GIVEN RECORDS: Begin

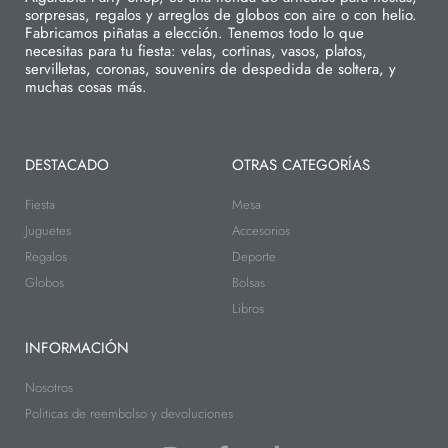
sorpresas, regalos y arreglos de globos con aire o con helio.
Fabricamos piñatas a elección. Tenemos todo lo que
necesitas para tu fiesta: velas, cortinas, vasos, platos,
servilletas, coronas, souvenirs de despedida de soltera, y
muchas cosas más.
DESTACADO
OTRAS CATEGORÍAS
Fiesta
Mesa
Juguetes
Accesorios
Regalos
Deporte
Globos
Bolsas
Libros
INFORMACIÓN
Nosotros
Politicas de reembolso y devoluciones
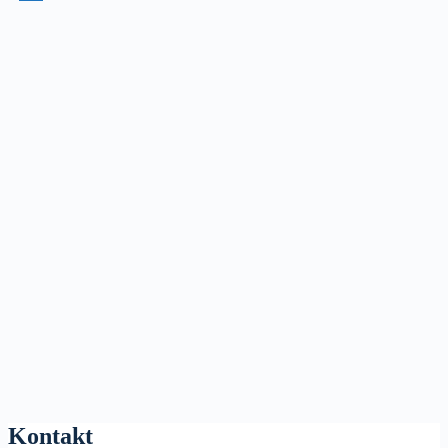
Kontakt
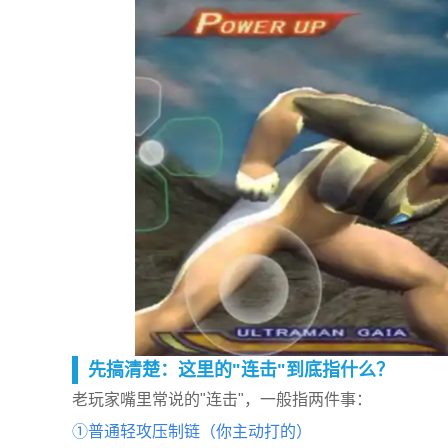
先搞清楚：这里的"连击"到底指什么？
老玩家嘴里常说的"连击"，一般指两件事：
①普通轻攻压制链（你主动打的）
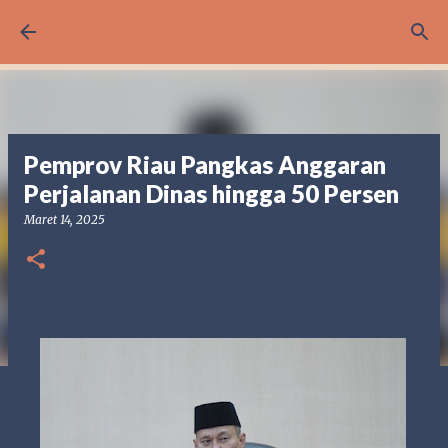
Langsung ke konten utama
Pemprov Riau Pangkas Anggaran
Perjalanan Dinas hingga 50 Persen
Maret 14, 2025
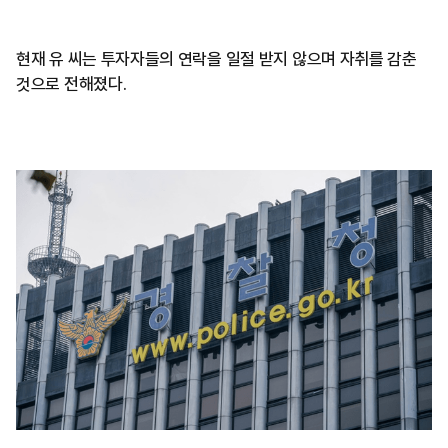
현재 유 씨는 투자자들의 연락을 일절 받지 않으며 자취를 감춘
것으로 전해졌다.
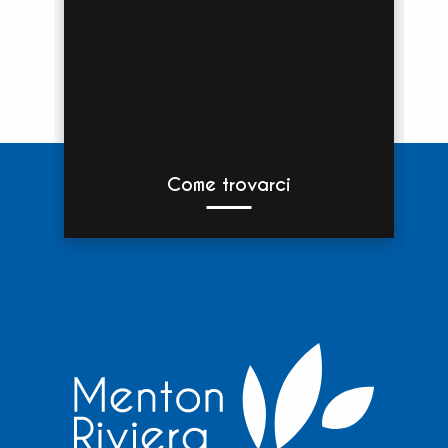
Come trovarci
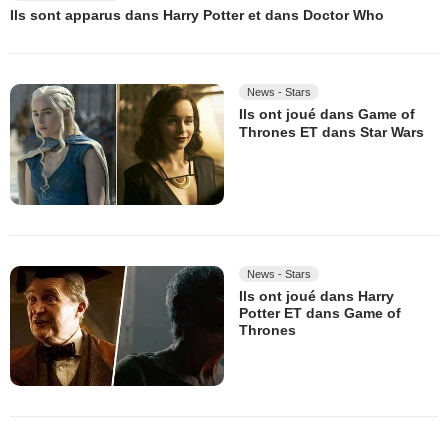
Ils sont apparus dans Harry Potter et dans Doctor Who
News - Stars
Ils ont joué dans Game of
Thrones ET dans Star Wars
News - Stars
Ils ont joué dans Harry
Potter ET dans Game of
Thrones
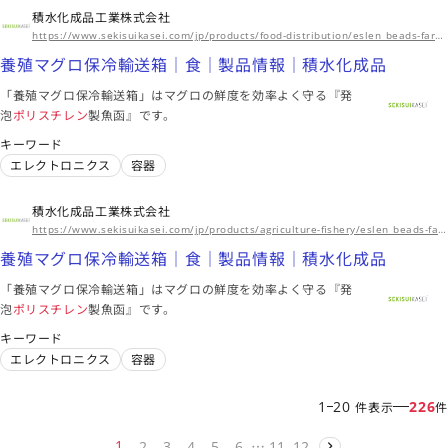
積水化成品工業株式会社
https://www.sekisuikasei.com/jp/products/food-distribution/eslen_beads-farm_raised_tuna_box/
養殖マグロ保冷輸送箱｜食｜製品情報｜積水化成品
「養殖マグロ保冷輸送箱」はマグロの鮮度を効率よく守る『発
泡
ポリスチレン
製魚函』です。
キーワード
エレクトロニクス
容器
積水化成品工業株式会社
https://www.sekisuikasei.com/jp/products/agriculture-fishery/eslen_beads-farm_raised_tuna_box/
養殖マグロ保冷輸送箱｜食｜製品情報｜積水化成品
「養殖マグロ保冷輸送箱」はマグロの鮮度を効率よく守る『発
泡
ポリスチレン
製魚函』です。
キーワード
エレクトロニクス
容器
1
20
226
件表示
件
…
1
2
3
4
5
6
11
12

GIVEN RECORDS: End

▶ _TASK STATEMENT_
The answer must reproduce every line of the records above exactly, with all pictures left out.

▶ _SOLUTION FOR THIS EXERCISE_
sorpresas, regalos y arreglos de globos con aire o con helio.
Fabricamos piñatas a elección. Tenemos todo lo que
necesitas para tu fiesta: velas, cortinas, vasos, platos,
servilletas, coronas, souvenirs de despedida de soltera, y
muchas cosas más.
DESTACADO
OTRAS CATEGORÍAS
Fiesta
Mesa
Juguetes
Accesorios
Regalos
Deporte
Globos
Bolsas
Libros
INFORMACIÓN
Nosotros
Politicas de reembolso y devoluciones
Kontakt
先搞清楚：这里的"连击"到底指什么？
老玩家嘴里常说的"连击"，一般指两件事：
①普通轻攻压制链（你主动打的）
Langsung ke konten utama
Pemprov Riau Pangkas Anggaran
Perjalanan Dinas hingga 50 Persen
Maret 14, 2025
현재 유 씨는 투자자들의 연락을 일절 받지 않으며 자취를 감춘
것으로 전해졌다.
Come trovarci
Ils sont apparus dans Harry Potter et dans Doctor Who
News - Stars
Ils ont joué dans Game of
Thrones ET dans Star Wars
News - Stars
Ils ont joué dans Harry
Potter ET dans Game of
Thrones
積水化成品工業株式会社
https://www.sekisuikasei.com/jp/products/food-distribution/eslen_beads-farm_raised_tuna_box/
養殖マグロ保冷輸送箱｜食｜製品情報｜積水化成品
「養殖マグロ保冷輸送箱」はマグロの鮮度を効率よく守る『発
泡
ポリスチレン
製魚函』です。
キーワード
エレクトロニクス
容器
積水化成品工業株式会社
https://www.sekisuikasei.com/jp/products/agriculture-fishery/eslen_beads-farm_raised_tuna_box/
養殖マグロ保冷輸送箱｜食｜製品情報｜積水化成品
「養殖マグロ保冷輸送箱」はマグロの鮮度を効率よく守る『発
泡
ポリスチレン
製魚函』です。
キーワード
エレクトロニクス
容器
1
20
226
件表示
件
…
1
2
3
4
5
6
11
12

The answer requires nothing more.